(Task brief) What is needed here is an exact copy of all the data.

(Records from a collection)
%%

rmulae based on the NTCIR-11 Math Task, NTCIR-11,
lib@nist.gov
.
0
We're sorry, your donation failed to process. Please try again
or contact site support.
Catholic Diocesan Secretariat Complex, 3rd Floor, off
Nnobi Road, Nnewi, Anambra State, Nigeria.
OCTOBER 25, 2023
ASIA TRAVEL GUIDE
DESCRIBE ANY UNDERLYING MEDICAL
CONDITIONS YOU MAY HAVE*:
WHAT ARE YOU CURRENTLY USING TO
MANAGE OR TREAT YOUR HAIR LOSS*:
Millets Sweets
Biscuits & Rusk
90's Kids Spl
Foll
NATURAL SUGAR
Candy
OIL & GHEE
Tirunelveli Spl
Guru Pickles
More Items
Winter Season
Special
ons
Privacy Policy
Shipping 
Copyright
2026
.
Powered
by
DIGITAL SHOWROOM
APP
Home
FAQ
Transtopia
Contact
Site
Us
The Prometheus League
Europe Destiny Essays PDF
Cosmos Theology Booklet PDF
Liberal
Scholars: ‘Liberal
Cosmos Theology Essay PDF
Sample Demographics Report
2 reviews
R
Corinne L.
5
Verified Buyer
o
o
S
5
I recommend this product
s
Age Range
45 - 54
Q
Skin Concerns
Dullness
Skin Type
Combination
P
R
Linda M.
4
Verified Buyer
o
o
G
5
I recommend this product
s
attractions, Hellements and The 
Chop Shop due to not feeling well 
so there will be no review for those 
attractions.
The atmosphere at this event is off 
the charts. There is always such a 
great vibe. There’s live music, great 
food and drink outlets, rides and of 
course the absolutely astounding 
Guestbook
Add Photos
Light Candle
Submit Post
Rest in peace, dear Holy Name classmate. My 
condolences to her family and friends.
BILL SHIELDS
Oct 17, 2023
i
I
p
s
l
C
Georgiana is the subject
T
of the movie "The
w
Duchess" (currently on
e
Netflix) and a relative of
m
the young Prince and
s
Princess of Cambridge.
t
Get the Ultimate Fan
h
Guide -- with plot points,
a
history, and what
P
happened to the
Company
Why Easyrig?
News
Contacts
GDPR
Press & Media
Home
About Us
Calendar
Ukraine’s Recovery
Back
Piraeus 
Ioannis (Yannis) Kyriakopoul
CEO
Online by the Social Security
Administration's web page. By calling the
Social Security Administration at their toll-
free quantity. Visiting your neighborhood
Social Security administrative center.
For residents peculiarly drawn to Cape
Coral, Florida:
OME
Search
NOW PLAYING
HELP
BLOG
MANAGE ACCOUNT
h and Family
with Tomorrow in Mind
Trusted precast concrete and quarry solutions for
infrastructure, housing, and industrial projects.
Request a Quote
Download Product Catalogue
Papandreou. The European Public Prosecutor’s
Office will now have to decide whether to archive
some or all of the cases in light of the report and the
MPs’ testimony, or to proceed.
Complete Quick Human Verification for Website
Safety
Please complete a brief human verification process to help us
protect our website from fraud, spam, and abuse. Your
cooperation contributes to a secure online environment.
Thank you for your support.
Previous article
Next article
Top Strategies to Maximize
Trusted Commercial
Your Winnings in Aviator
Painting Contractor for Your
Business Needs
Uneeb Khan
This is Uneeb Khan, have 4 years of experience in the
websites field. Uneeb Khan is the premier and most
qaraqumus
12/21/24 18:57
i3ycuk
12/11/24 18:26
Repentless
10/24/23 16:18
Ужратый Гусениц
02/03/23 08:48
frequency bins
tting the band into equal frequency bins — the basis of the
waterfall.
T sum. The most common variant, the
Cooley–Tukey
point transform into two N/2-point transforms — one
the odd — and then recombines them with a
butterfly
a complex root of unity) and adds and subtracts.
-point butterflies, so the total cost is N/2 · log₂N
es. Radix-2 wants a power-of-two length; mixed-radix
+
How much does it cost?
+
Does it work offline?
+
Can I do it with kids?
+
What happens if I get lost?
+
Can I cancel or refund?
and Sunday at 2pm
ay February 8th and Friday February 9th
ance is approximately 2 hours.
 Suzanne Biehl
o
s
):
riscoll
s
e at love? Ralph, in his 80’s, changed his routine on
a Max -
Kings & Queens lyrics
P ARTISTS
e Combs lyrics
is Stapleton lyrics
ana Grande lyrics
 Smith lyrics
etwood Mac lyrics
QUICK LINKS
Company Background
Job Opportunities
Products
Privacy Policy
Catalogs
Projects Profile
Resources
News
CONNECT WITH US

%%

(Answer box)
rmulae based on the NTCIR-11 Math Task, NTCIR-11,
lib@nist.gov
.
0
We're sorry, your donation failed to process. Please try again
or contact site support.
Catholic Diocesan Secretariat Complex, 3rd Floor, off
Nnobi Road, Nnewi, Anambra State, Nigeria.
OCTOBER 25, 2023
ASIA TRAVEL GUIDE
DESCRIBE ANY UNDERLYING MEDICAL
CONDITIONS YOU MAY HAVE*:
WHAT ARE YOU CURRENTLY USING TO
MANAGE OR TREAT YOUR HAIR LOSS*:
Millets Sweets
Biscuits & Rusk
90's Kids Spl
Foll
NATURAL SUGAR
Candy
OIL & GHEE
Tirunelveli Spl
Guru Pickles
More Items
Winter Season
Special
ons
Privacy Policy
Shipping 
Copyright
2026
.
Powered
by
DIGITAL SHOWROOM
APP
Home
FAQ
Transtopia
Contact
Site
Us
The Prometheus League
Europe Destiny Essays PDF
Cosmos Theology Booklet PDF
Liberal
Scholars: ‘Liberal
Cosmos Theology Essay PDF
Sample Demographics Report
2 reviews
R
Corinne L.
5
Verified Buyer
o
o
S
5
I recommend this product
s
Age Range
45 - 54
Q
Skin Concerns
Dullness
Skin Type
Combination
P
R
Linda M.
4
Verified Buyer
o
o
G
5
I recommend this product
s
attractions, Hellements and The 
Chop Shop due to not feeling well 
so there will be no review for those 
attractions.
The atmosphere at this event is off 
the charts. There is always such a 
great vibe. There’s live music, great 
food and drink outlets, rides and of 
course the absolutely astounding 
Guestbook
Add Photos
Light Candle
Submit Post
Rest in peace, dear Holy Name classmate. My 
condolences to her family and friends.
BILL SHIELDS
Oct 17, 2023
i
I
p
s
l
C
Georgiana is the subject
T
of the movie "The
w
Duchess" (currently on
e
Netflix) and a relative of
m
the young Prince and
s
Princess of Cambridge.
t
Get the Ultimate Fan
h
Guide -- with plot points,
a
history, and what
P
happened to the
Company
Why Easyrig?
News
Contacts
GDPR
Press & Media
Home
About Us
Calendar
Ukraine’s Recovery
Back
Piraeus 
Ioannis (Yannis) Kyriakopoul
CEO
Online by the Social Security
Administration's web page. By calling the
Social Security Administration at their toll-
free quantity. Visiting your neighborhood
Social Security administrative center.
For residents peculiarly drawn to Cape
Coral, Florida:
OME
Search
NOW PLAYING
HELP
BLOG
MANAGE ACCOUNT
h and Family
with Tomorrow in Mind
Trusted precast concrete and quarry solutions for
infrastructure, housing, and industrial projects.
Request a Quote
Download Product Catalogue
Papandreou. The European Public Prosecutor’s
Office will now have to decide whether to archive
some or all of the cases in light of the report and the
MPs’ testimony, or to proceed.
Complete Quick Human Verification for Website
Safety
Please complete a brief human verification process to help us
protect our website from fraud, spam, and abuse. Your
cooperation contributes to a secure online environment.
Thank you for your support.
Previous article
Next article
Top Strategies to Maximize
Trusted Commercial
Your Winnings in Aviator
Painting Contractor for Your
Business Needs
Uneeb Khan
This is Uneeb Khan, have 4 years of experience in the
websites field. Uneeb Khan is the premier and most
qaraqumus
12/21/24 18:57
i3ycuk
12/11/24 18:26
Repentless
10/24/23 16:18
Ужратый Гусениц
02/03/23 08:48
frequency bins
tting the band into equal frequency bins — the basis of the
waterfall.
T sum. The most common variant, the
Cooley–Tukey
point transform into two N/2-point transforms — one
the odd — and then recombines them with a
butterfly
a complex root of unity) and adds and subtracts.
-point butterflies, so the total cost is N/2 · log₂N
es. Radix-2 wants a power-of-two length; mixed-radix
+
How much does it cost?
+
Does it work offline?
+
Can I do it with kids?
+
What happens if I get lost?
+
Can I cancel or refund?
and Sunday at 2pm
ay February 8th and Friday February 9th
ance is approximately 2 hours.
 Suzanne Biehl
o
s
):
riscoll
s
e at love? Ralph, in his 80’s, changed his routine on
a Max -
Kings & Queens lyrics
P ARTISTS
e Combs lyrics
is Stapleton lyrics
ana Grande lyrics
 Smith lyrics
etwood Mac lyrics
QUICK LINKS
Company Background
Job Opportunities
Products
Privacy Policy
Catalogs
Projects Profile
Resources
News
CONNECT WITH US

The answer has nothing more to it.